Kleine Nervensägen
Kinder sind so herzig. Kinder sind so süss. Darum muss man Kinder einfach lieben. Dass sie auch ganz gehörig nerven können, traut man sich oft kaum zu sagen.
Veröffentlicht am 5. Juli 2010 - 16:02 Uhr
Wer Kinder und kleine Hunde hasst, kann kein schlechter Mensch sein. Dies sagte mal der amerikanische Komiker W. C. Fields. Hat was! Kinder sind nämlich unmöglich. Zum Beispiel im Supermarkt, wenn sie an der Kasse ihre Eltern tyrannisieren. Oder wenn sie abends nicht ins Bett und morgens nicht aufstehen wollen. Wenn sie grösser werden, wirds nicht besser: Dann kiffen sie, ziehen sich doof an und hören zu laute Musik. Mühsam, mühsam.

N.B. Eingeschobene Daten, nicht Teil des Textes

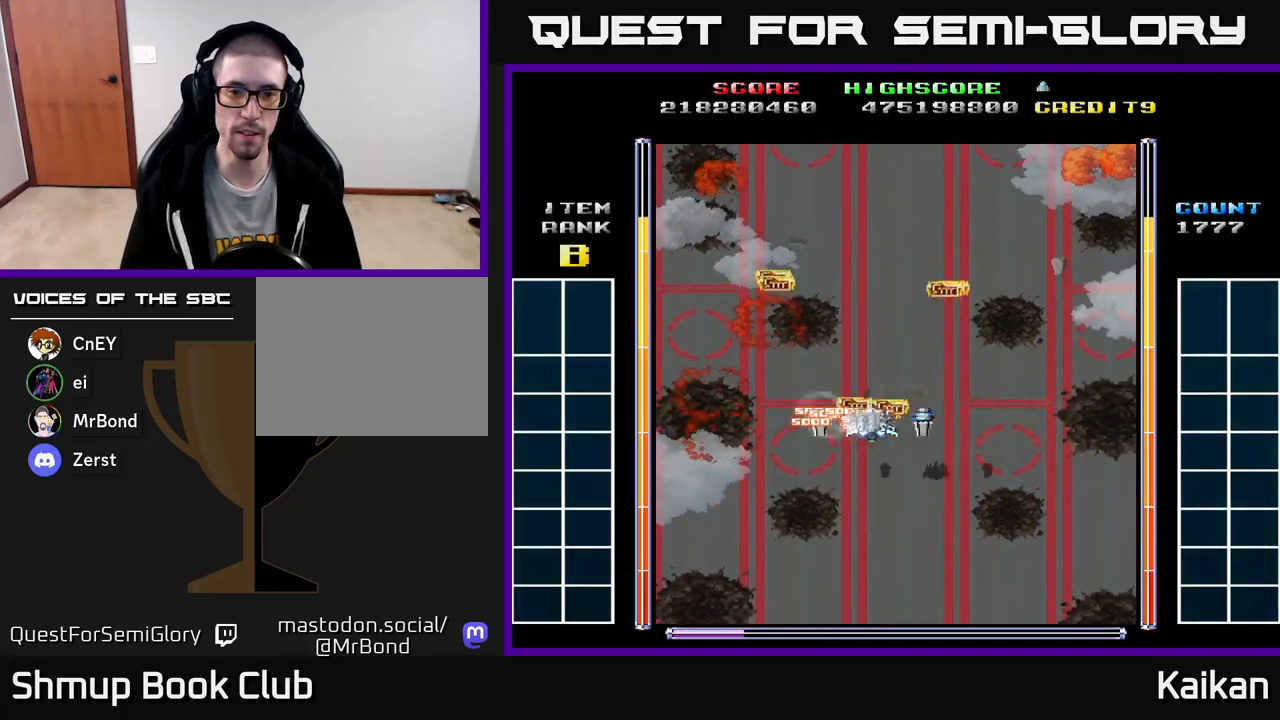
{"buttons": ["A", "DPAD_DOWN"], "left_stick": "center", "events": [[167, "DPAD_RIGHT", "up"], [167, "DPAD_UP", "down"], [317, "DPAD_UP", "up"], [367, "DPAD_DOWN", "down"], [383, "A", "down"]]}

Kinder können Erwachsene ganz schön nerven. Wir sie aber selten. Sie drehen uns meist keinen Strick daraus, wenn wir wegen ihnen die Augen verdrehen und uns für ihre Begriffe völlig danebenbenehmen. Sie finden uns etwas spiessig, damit hat es sich. Kinder haben nämlich eine enorm hohe Toleranz, was das Verhalten von Erwachsenen betrifft – Kinder akzeptieren uns meist, so wie wir sind. Umgekehrt ist das leider oft nicht der Fall.
Daran musste ich neulich denken, als im überfüllten Zugabteil ein Kind zu plärren anfing. Es war schwül und heiss, es war ein Gedränge, und ich war nicht der Einzige, der grimmig aus der verschwitzten Wäsche schaute. Wenn Blicke töten könnten – ich schwöre, alle Reisenden hätten auf die Mutter und ihren Gof gezielt – auch Sie! Und natürlich wussten alle, wie das Kind zu beruhigen gewesen wäre und was die Mutter falsch machte. Oder hätten Sie es so locker genommen wie jener junge Mann, der der verzweifelten Mutter zulächelte und ruhig sagte: «Lassen Sie sich von den anderen bloss nicht stressen. Wir sind alle mal klein gewesen!»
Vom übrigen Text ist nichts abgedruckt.